▶ [EXERCISE DETAILS] Every line containing the word "that" is to be copied from the data below.

▶ [DATASET EXTRACT]

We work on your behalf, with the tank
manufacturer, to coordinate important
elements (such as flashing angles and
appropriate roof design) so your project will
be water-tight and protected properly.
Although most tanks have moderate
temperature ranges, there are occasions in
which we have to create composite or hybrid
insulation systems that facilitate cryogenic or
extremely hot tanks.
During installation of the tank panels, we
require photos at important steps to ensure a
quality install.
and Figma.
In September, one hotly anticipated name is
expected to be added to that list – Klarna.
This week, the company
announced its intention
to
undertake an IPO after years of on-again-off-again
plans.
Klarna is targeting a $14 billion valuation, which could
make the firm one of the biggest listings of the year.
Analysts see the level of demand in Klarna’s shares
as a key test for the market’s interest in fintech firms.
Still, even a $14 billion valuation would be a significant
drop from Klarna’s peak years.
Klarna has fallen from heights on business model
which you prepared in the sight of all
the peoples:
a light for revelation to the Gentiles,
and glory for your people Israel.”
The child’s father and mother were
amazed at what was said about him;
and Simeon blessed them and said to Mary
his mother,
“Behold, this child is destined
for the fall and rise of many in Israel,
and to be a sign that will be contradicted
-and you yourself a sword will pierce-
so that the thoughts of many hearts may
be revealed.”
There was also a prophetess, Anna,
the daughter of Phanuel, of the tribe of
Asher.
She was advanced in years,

...

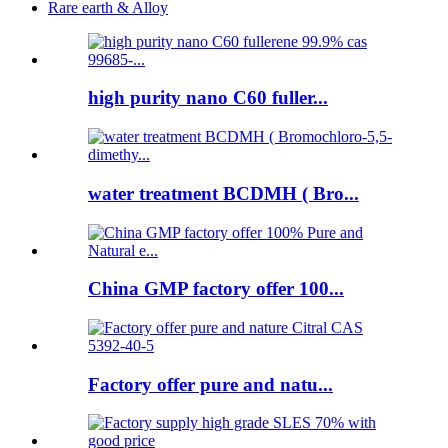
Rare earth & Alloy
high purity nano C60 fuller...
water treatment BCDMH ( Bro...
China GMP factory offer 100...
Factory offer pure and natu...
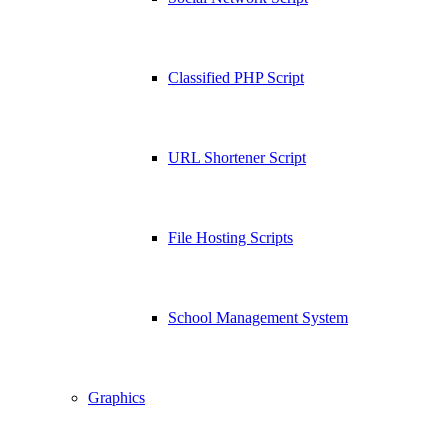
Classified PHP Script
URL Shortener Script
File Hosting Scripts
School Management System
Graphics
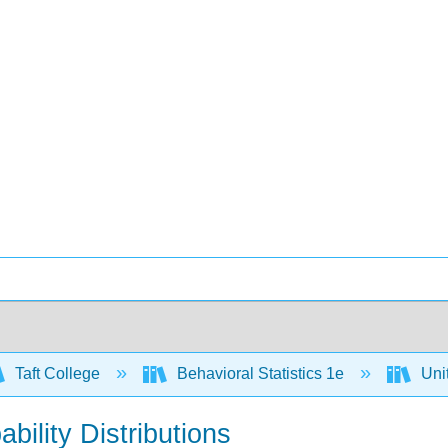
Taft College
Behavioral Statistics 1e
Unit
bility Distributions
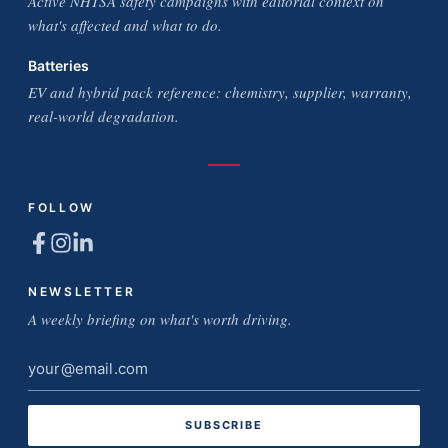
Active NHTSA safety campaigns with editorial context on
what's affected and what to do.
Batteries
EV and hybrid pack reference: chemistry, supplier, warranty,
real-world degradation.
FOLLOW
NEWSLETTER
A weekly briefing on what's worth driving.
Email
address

▶ [EXERCISE SOLUTION]
insulation systems that facilitate cryogenic or
expected to be added to that list – Klarna.
and to be a sign that will be contradicted
so that the thoughts of many hearts may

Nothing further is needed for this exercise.